5G: Mobilfunker geben in abgeschirmten Räumen Gebote für Frequenzen ab.

5G-Auktion: Um 10.00 Uhr beginnt bei der Bundesnetzagentur in Mainz in einem komplizierten Verfahren die Versteigerung der Frequenzen für schnelles mobiles Internet. Die Vertreter von Telekom, Vodafone, O2 und United Internet sitzen in abgeschirmten Räumen, einziger Kontakt zu ihren Zentralen ist eine gesicherte Festnetzleitung. Zu vergeben sind 41 Frequenzblöcke, das Mindestgebot pro Block liegt zwischen 1,7 und 5 Mio Euro. Die Auktion kann sich über Wochen ziehen.
focus.de

Video-Tipp: ARD-Doku zeigt fragwürdige Handelspraktiken von Amazon.

Video-Tipp: Die ARD-Doku Amazon außer Kontrolle? beleuchtet das Geschäftsmodell von Amazons Marketplace, wo Dritthändler ihre Waren vertreiben. Darunter befinden sich auch gesundheitsschädliche Kosmetik, Marken-Fälschungen und Elektronik-Produkte, die nicht deutschen Sicherheits­standards entsprechen. Amazon sieht sich nicht in der Verantwortung.
daserste.de (44-Min-Video)

Basta: MySpace verliert Daten von zwölf Jahren.

Lost in MySpace: MySpace, Dinosaurier der Social Networks, offenbart seinen Nutzern, dass bei einer Server-Migration Fotos, Videos und Audiodateien, die vor mehr als drei Jahren hochgeladen wurden, verloren gegangen sind. Also alle Daten zwischen 2003 und 2015, rund 53 Mio Songs. Mangels Relevanz von MySpace haben selbst Google und die NSA keine Backups mehr.
heise.de, mashable.com

News-WG erklärt Weltpolitik mit den Mitteln von Instagram.

News-WG des Bayerischen Rundfunks versucht, mit persönlich erzählten Nachrichten und ein bisschen Quatsch, Instagram-Nutzer für Politik zu interessieren. Was in den Insta-Storys spontan aussieht, ist das Ergebnis stundenlanger Recherchen und Aufnahmen, erfährt Aurelie von Blazekovic beim Besuch in der WG, in der die beiden News-Hosts Helene Reiner und Max Osenstätter auch wohnen.
sueddeutsche.de, instagram.com/news_wg

dpa prüft Fakten für Facebook.


Faktbook: Die dpa hilft Facebook beim Aufspüren von Fake-News - als zweiter deutscher Faktenprüfer neben dem Recherche-Netzwerk Correctiv. "Das Faktenchecken liegt in unserer DNA", erklärt dpa-Chefredakteur Sven Gösmann der "Welt" das Engagement, das zugleich neue Erlösquelle ist. Wie viel Facebook der dpa dafür bezahlt, bleibt geheim, laut NDR plant die Nachrichtenagentur für das Projekt drei Mitarbeiter ein.

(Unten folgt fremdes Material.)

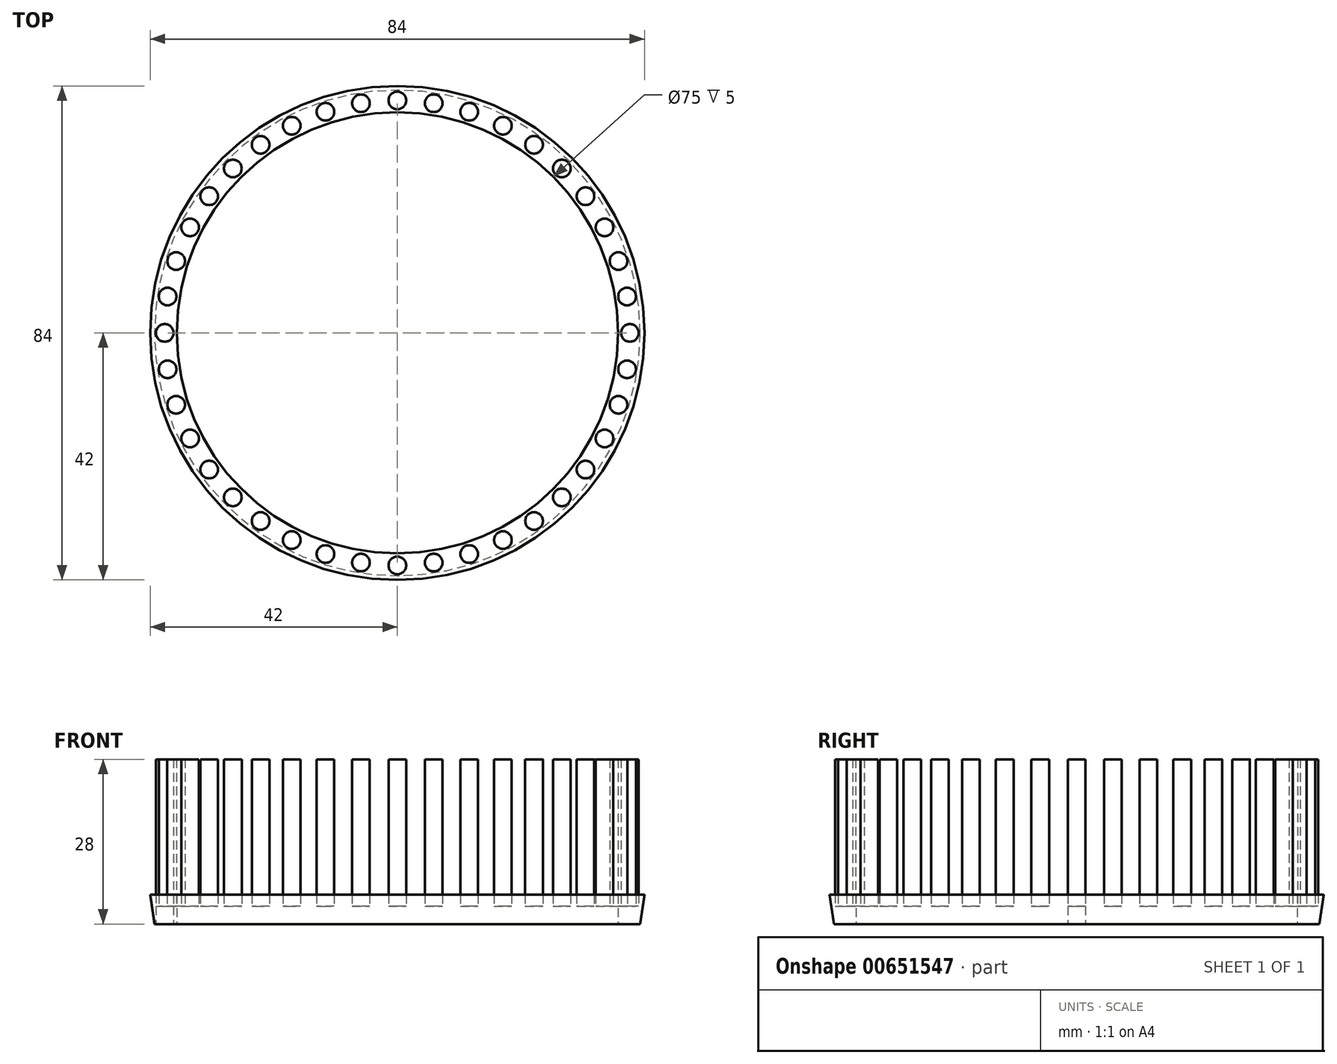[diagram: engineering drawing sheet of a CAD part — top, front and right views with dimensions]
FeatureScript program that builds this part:
annotation { "Feature Type Name" : "Feature", "Feature Type Description" : "" }
export const myFeature = defineFeature(function(context is Context, id is Id, definition is map)
    precondition{}
    {
        {
            var Q0;
            Q0=qCreatedBy(makeId("Front.planeOp"),FACE);
            var sketch = newSketch(context, id + "F0", { "sketchPlane" : qUnion([Q0])});
            skLineSegment(sketch, "E0", {"start": v(-41.27, 0) * mm, "end": v(0, 0) * mm});
            skLineSegment(sketch, "E1", {"start": v(0, 0) * mm, "end": v(0, 5) * mm});
            skLineSegment(sketch, "E2", {"start": v(0, 5) * mm, "end": v(-42, 5) * mm});
            skLineSegment(sketch, "E3", {"start": v(-42, 5) * mm, "end": v(-41.27, 0) * mm});
            skSolve(sketch);
        }
        {
            var Q0;
            Q0 = qSketchRegion(id + "F0", true);
            var Q1;
            Q1=sQuery(id+"F0.wireOp",EDGE,"E1");
            revolve(context, id + "F1", {"entities" : qUnion([Q0]), "axis" : qUnion([Q1]), "revolveType" : RevolveType.FULL});
        }
        {
            var Q0;
            Q0=qCreatedBy(makeId("Top.planeOp"),FACE);
            var sketch = newSketch(context, id + "F2", { "sketchPlane" : qUnion([Q0])});
            skCircle(sketch, "E4", {"center": v(0, 0) * mm, "radius": 37.5 * mm});
            skSolve(sketch);
        }
        {
            var Q0;
            Q0 = qSketchRegion(id + "F2", true);
            extrude(context, id + "F3", {"entities" : qUnion([Q0]), "operationType" : NewBodyOperationType.REMOVE, "depth" : 25 * mm, "offsetDistance" : 25 * mm});
        }
        {
            var Q0;
            Q0=qCreatedBy(makeId("Front.planeOp"),FACE);
            var sketch = newSketch(context, id + "F4", { "sketchPlane" : qUnion([Q0])});
            skLineSegment(sketch, "E5", {"start": v(-39.53, 0) * mm, "end": v(-41.03, 0) * mm});
            skLineSegment(sketch, "E6", {"start": v(-41.03, 0) * mm, "end": v(-41.03, 3) * mm});
            skLineSegment(sketch, "E7", {"start": v(-39.53, 0) * mm, "end": v(-39.53, 3) * mm});
            skLineSegment(sketch, "E8", {"start": v(-39.53, 3) * mm, "end": v(-41.03, 3) * mm});
            skSolve(sketch);
        }
        {
            var Q0;
            Q0 = qSketchRegion(id + "F4", true);
            var Q1;
            Q1=sQuery(id+"F4.wireOp",EDGE,"E7");
            revolve(context, id + "F5", {"entities" : qUnion([Q0]), "axis" : qUnion([Q1]), "revolveType" : RevolveType.FULL});
        }
        {
            var Q0;
            Q0=makeQuery(id+"F5.opRevolve","SWEPT_FACE",FACE,{"disambiguationData":[OSD([sQuery(id+"F4.wireOp",EDGE,"E8")])]});
            extrude(context, id + "F6", {"entities" : qUnion([Q0]), "depth" : 25 * mm, "offsetDistance" : 25 * mm});
        }
        {
            var Q0;
            Q0=makeQuery(id+"F6.opExtrude","SWEPT_BODY",BODY,{"disambiguationData":[OSD([sQuery(id+"F4.wireOp",EDGE,"E8")])]});
            var Q1;
            Q1=sQuery(id+"F0.wireOp",EDGE,"E1");
            circularPattern(context, id + "F7", {"entities" : qUnion([Q0]), "axis" : qUnion([Q1]), "angle" : 360 * degree, "instanceCount" : 40, "equalSpace" : true});
        }
    });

Die dpa bekommt Zugriff auf Facebooks Datenpool, wo verdächtige Informationen landen. "Das schauen wir uns an und können dann selbst entscheiden, welche Faktenchecks wir machen", sagt Agentur-Sprecher Jens Petersen dem NDR. Die Kooperation kommt pünktlich vor der Europa-Wahl, bei der Facebook Desinformation und Fake-News auf seiner Plattform tunlichst vermeiden will bzw. die Verbreitung wenigstens eindämmen. Weltweit arbeiten 43 Medien­organisationen als Faktenprüfer für Facebook.
ndr.de, welt.de, meedia.de

Aus dem Archiv von turi2.tv: "Hundefutter werden wir nie verkaufen" – Sven Gösmann über das Geschäft der dpa in Zeiten sinkender Auflagen. (02/2019)

Creative-Commons-Community will Bildernutzung für KI-Training diskutieren.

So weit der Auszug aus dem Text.